In this paper, we introduce an architecture of Non-Redundant radix-8 Signed-Digit (NR8SD) encoding technique, which uses the digit values $\{-3,-$ $2,-1,0,+1,+2,+3,+4\}$ or $\{-4,-3,-2,-1,0,+1,+2,+3\}$ is proposed leading to a multiplier design with less complex partial products implementation compared to NR4SD multiplier. NR4SD multiplier is also more area efficient compared to MB multiplier, which uses the digit values $\{-2,-1,0,+1\}$ or $\{-1,0,+1,+2\}$ that leads to fast multiplication than the conventional Modified Booth Multiplier. These pre-encoded multipliers are based on off-line encoding of generating less number of coefficients for DSP applications.


Keywords: Modified Booth Encoding, Non Redundant Radix-4 Signed Digit (NR4SD)pre encoding multiplication by constants, Non Redundant Radix-8 Signed Digit (NR8SD)pre encoding multiplication ,common sub expressions sharing, Add-Multiply operation, arithmetic circuits.

## I. INTRODUCTION

Now a days electronics was upgraded continuously , particularly in digital signal processing applications and multimedia applications. Now a day's they are growing day by day. In this DSP and Multimedia applications it requires so many arithmetic multiplications. This multiplication operations are performed by different types of multipliers. Multipliers play vital role in most of the high performance systems. A Digital multiplier is the basic component in general purpose microprocessor and in DSP. In DSP methods we use Fourier Transformations and discrete cosine transformations in discrete wavelet transformations. As we compared to other arithmetic operations multiplication is more delayed and power consuming. The main challenge in designing of multiplier is to reduce the delay and minimize the area with efficient power usage. To accomplish this test by decreasing the quantity of partial products.
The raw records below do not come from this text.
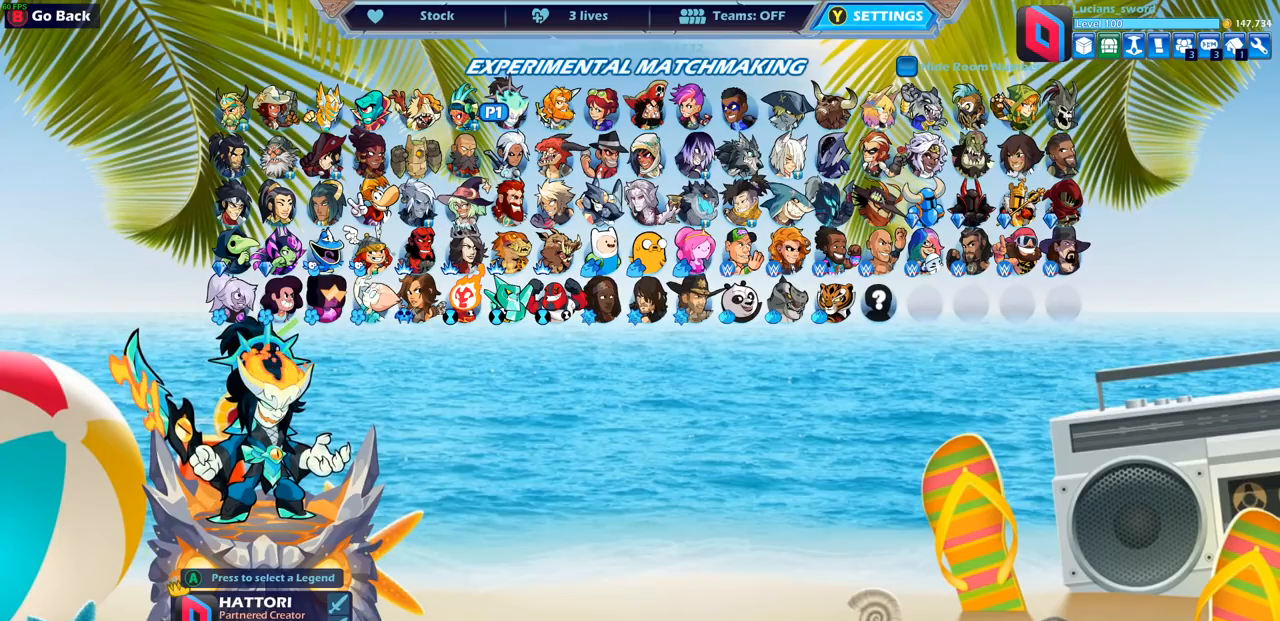
{"buttons": [], "left_stick": "center", "right_stick": "center", "events": []}
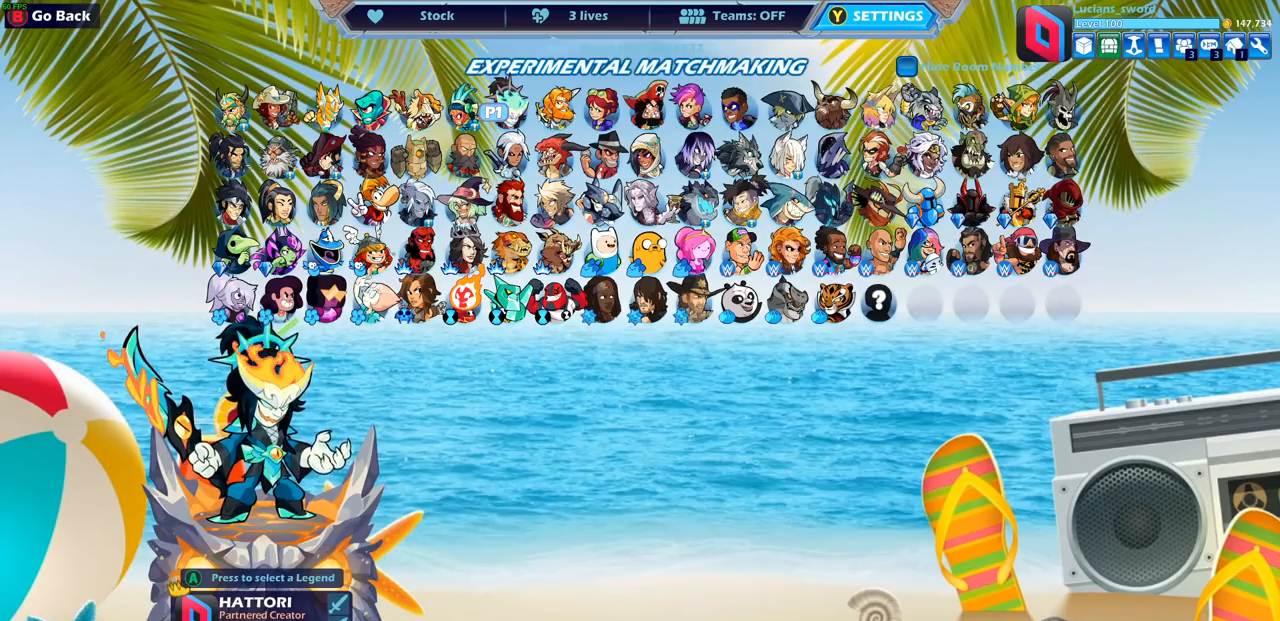
{"buttons": [], "left_stick": "center", "right_stick": "center", "events": [[17, "DPAD_RIGHT", "down"], [133, "DPAD_RIGHT", "up"]]}
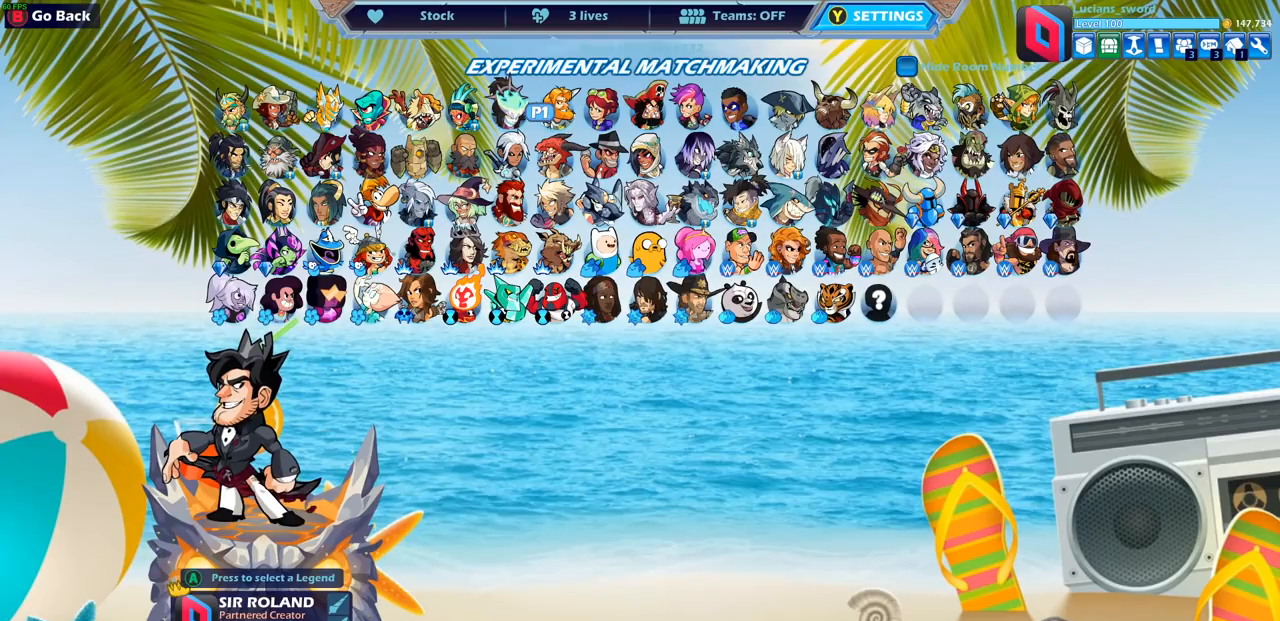
{"buttons": [], "left_stick": "center", "right_stick": "center", "events": [[317, "DPAD_RIGHT", "down"], [383, "DPAD_RIGHT", "up"]]}
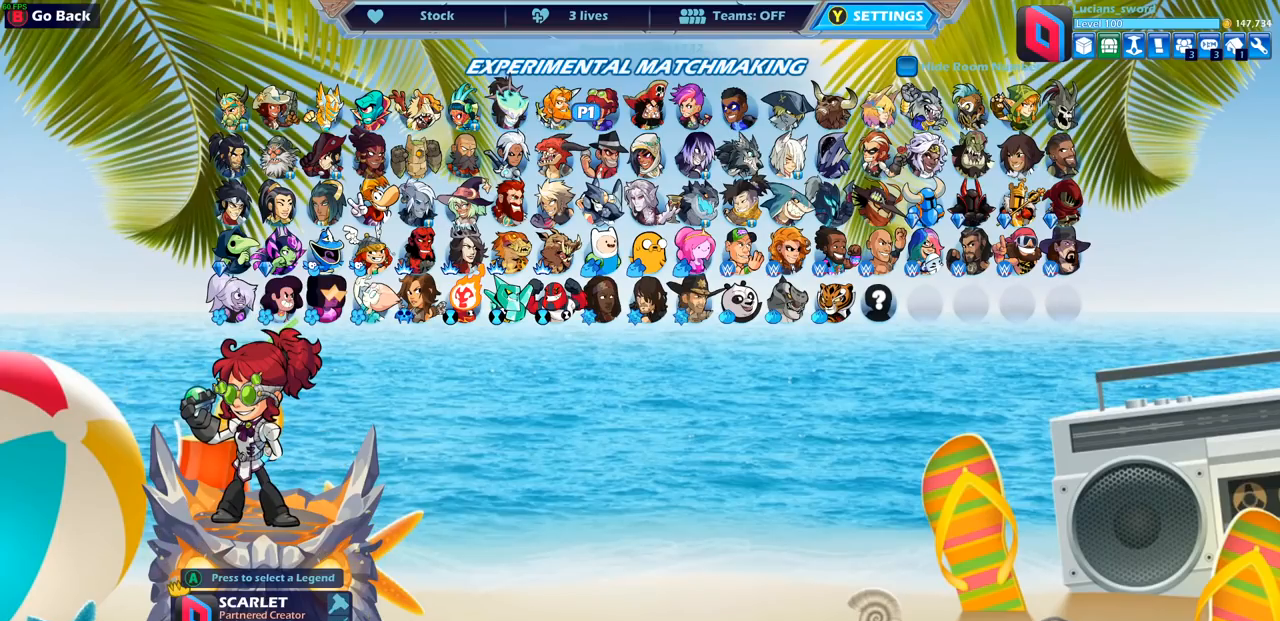
{"buttons": ["DPAD_DOWN"], "left_stick": "center", "right_stick": "center", "events": [[150, "DPAD_DOWN", "down"], [267, "DPAD_DOWN", "up"], [450, "DPAD_DOWN", "down"]]}
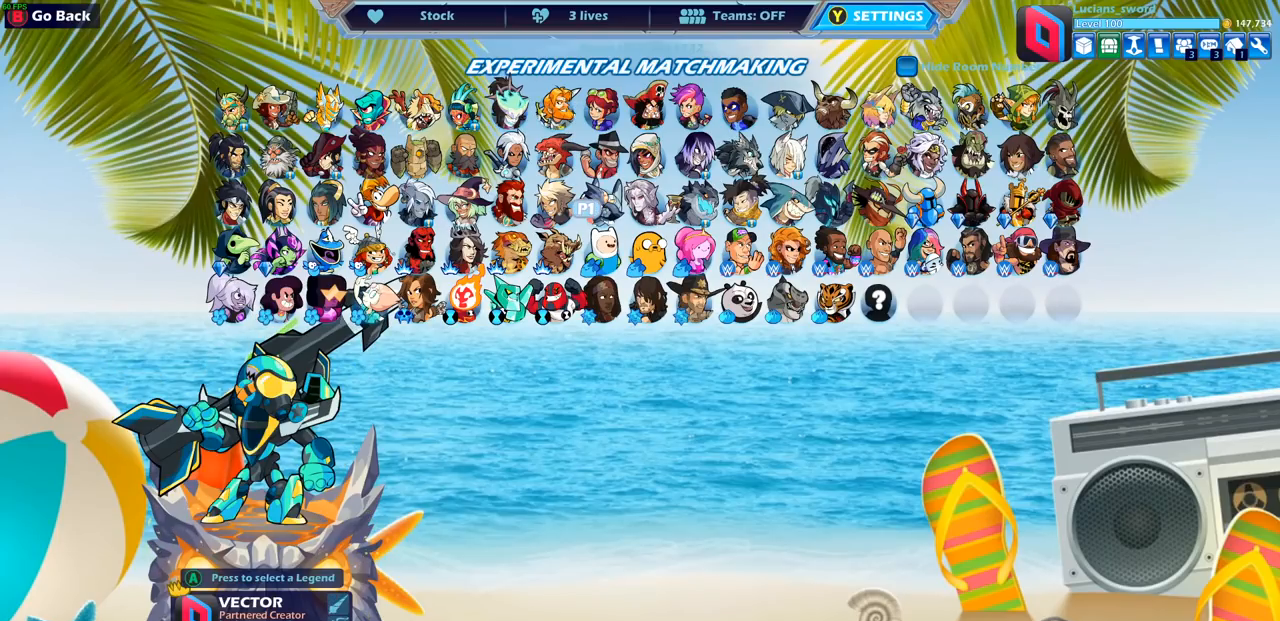
{"buttons": [], "left_stick": "center", "right_stick": "center", "events": [[67, "DPAD_DOWN", "up"]]}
Although reducing the number of partial products by using higher radix booth encoder, but the number of hard multipliers that are costly to generate and also
increases concurrently. By utilizing the Canonic marked Digit representation (CSD) we can encode minimum non-zero digit coefficients[1]. CSD multipliers will gives the less non-zero partial products,, which thusly diminishes their switching action. Be that as it may, the CSD encoding additionally have different constraints. Folding technique [2], which limit silicon zone by time multiplexing operations into single practical units, e.g., adders, multipliers, isn't conceivable as the CSD based multipliers are hard-wired to particular coefficients. In [3], CSD-based programmable multiplier arrangement was proposed for social events of pre-chosen coefficients that give particular features. The degree of ROM used to accumulate the get-togethers of coefficients. It diminishes the area and power usage of the circuit. In any case, this multiplier design isn't versatile. since the fractional items age unit is intended for a specific gathering of coefficients and can't be reused for different gatherings. Also, this method is difficult extended to huge groups of pre-determined coefficients attaining at the same time high efficiency. Modified Booth (MB) encoding [4]-[7] solve the illuminate the previously mentioned limitations and decries the count of the partial products to half. By reducing the partial products to reduce the delay and minimize the area with efficient power usage.. In [8], Kim et al. proposed a procedure like [3], for laying out more capable MB multipliers for social affairs of prechosen coefficients with measure up to obstructions indicated in the before section. In [9], [10], multipliers are incorporated in butterfly units of FFT processors utilize standard coefficients put away in ROMs. The values of constant coefficients are recognized in advance, we encode the coefficients based on off-line encoding technique in MB encoding and store the resultant coefficients (i.e., 3 bits per digit) into a ROM. Utilizing this technique[09]- [10], we don't require any encoding circuit of the MB multiplier. We pass on to this plan as pre-encoded MB multiplier. At that point, we take a gander at the Non-Redundant radix-4 Signed-Digit (NR4SD) encoding configuration is expanding the serial encoding procedures of [6], [10]. In this

NR4SD encoding technique utilizes one of the accompanying arrangements of digit values $\{-2,-$ $1,0,+1\}$ or $\{-1,0,+1,+2\}$ for cover the dynamic scope of the 2 's complement shape, the digits are encoded by the NR4SD frame aside from MSB is MB encoded. We are encoded standard coefficients by utilizing encoding formula and store them in to a ROM in a lessened frame (i.e., 2 bits per digit). Which encoded coefficients require 3 bits per digit, it reduces memory size. It is also having some delay and required more area. To overcome this limitations we proposed NR8SD encoding technique . It uses one of the following sets of digit values $\{-3,-$ $2,-1,0,+1,+2,+3,+4\}$ or $\{-4,-3,-2,-1,0,+1,+2,+3\}$ for cover the dynamic range of the 2 's complement form the digits are encoded by the NR8SD frame aside from MSB is MB encoded.. We are encoded standard coefficients by utilizing encoding equation and store them in to a ROM in a diminished frame (i.e., 3 bits per digit).Compared to the NR4SD multiplier in which the encoded coefficients require 4 bits for every digit, the proposed NR8SD method lessens the measure of the memory. In NR8SD encoding we use five digit values. Thus, the NR8SD-based preencoded multipliers having a less complex partial products generation unit. We take a gander at the productivity of the previously mentioned preencoded multipliers thinking about the measure of the coefficients' ROM.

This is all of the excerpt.